** How to complete this task **
Leaving the images aside, transcribe all the data below exactly.

** Collected data **
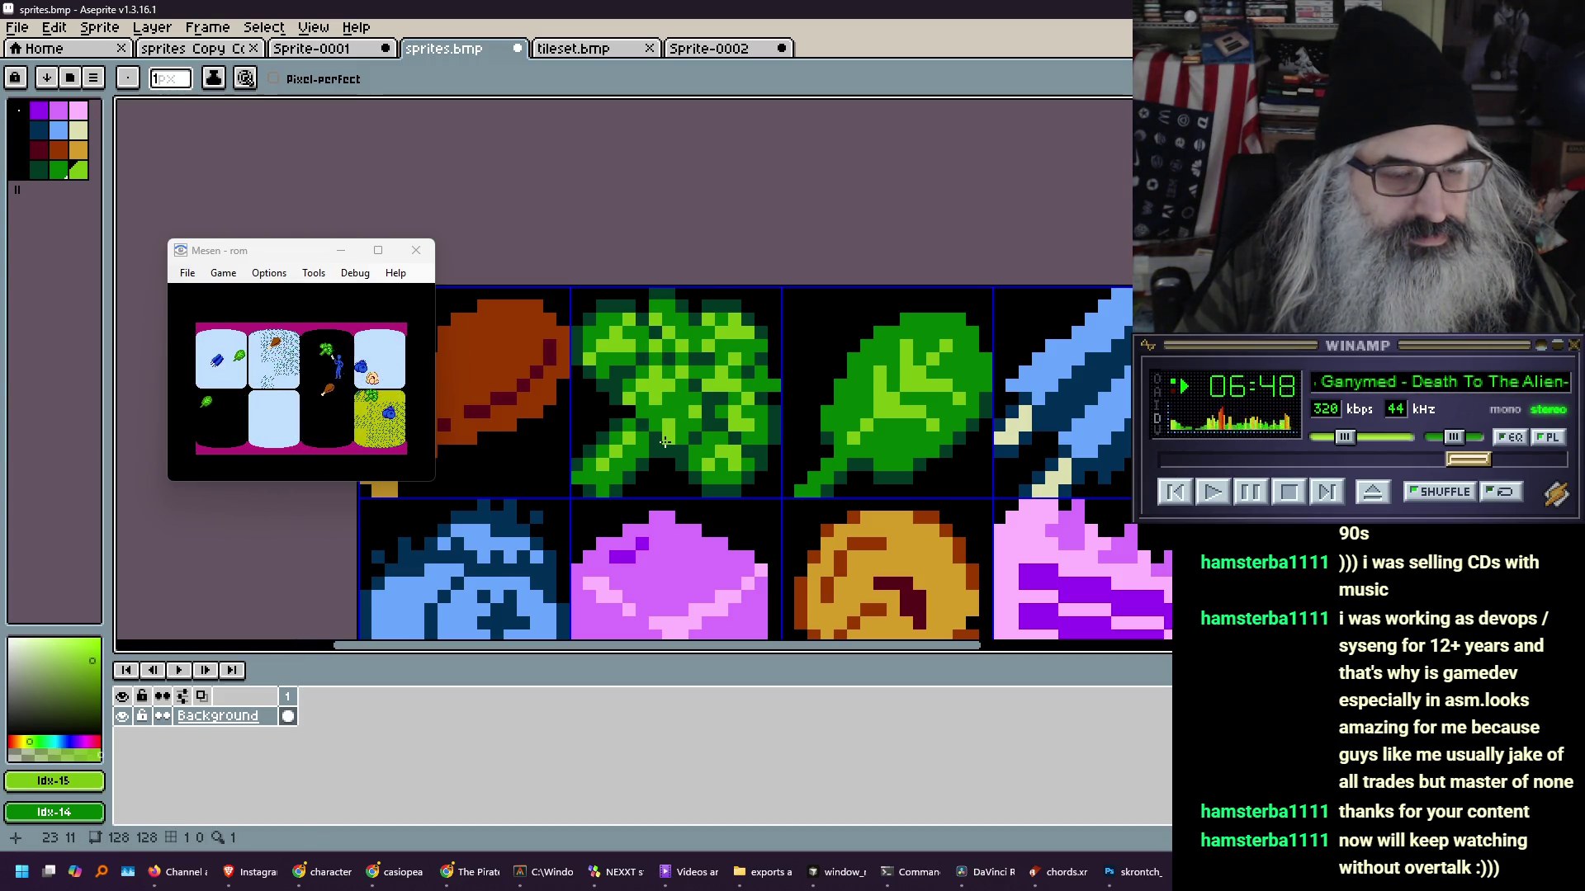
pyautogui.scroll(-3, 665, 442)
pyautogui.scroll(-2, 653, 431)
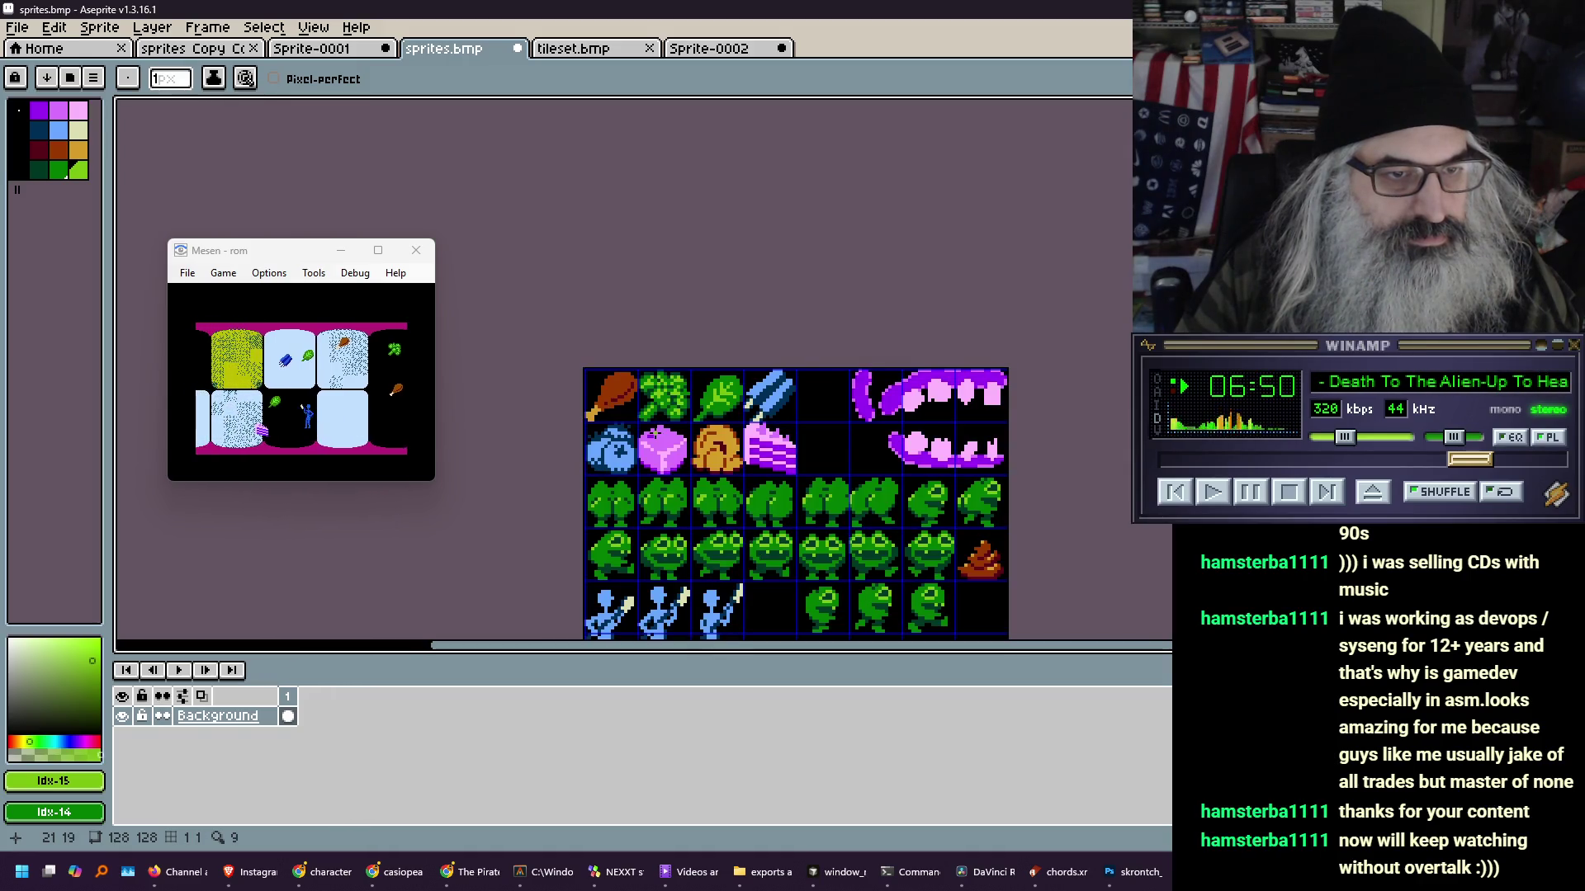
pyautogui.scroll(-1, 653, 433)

** The completed task **
pyautogui.scroll(-3, 665, 442)
pyautogui.scroll(-2, 653, 431)
pyautogui.scroll(-1, 653, 433)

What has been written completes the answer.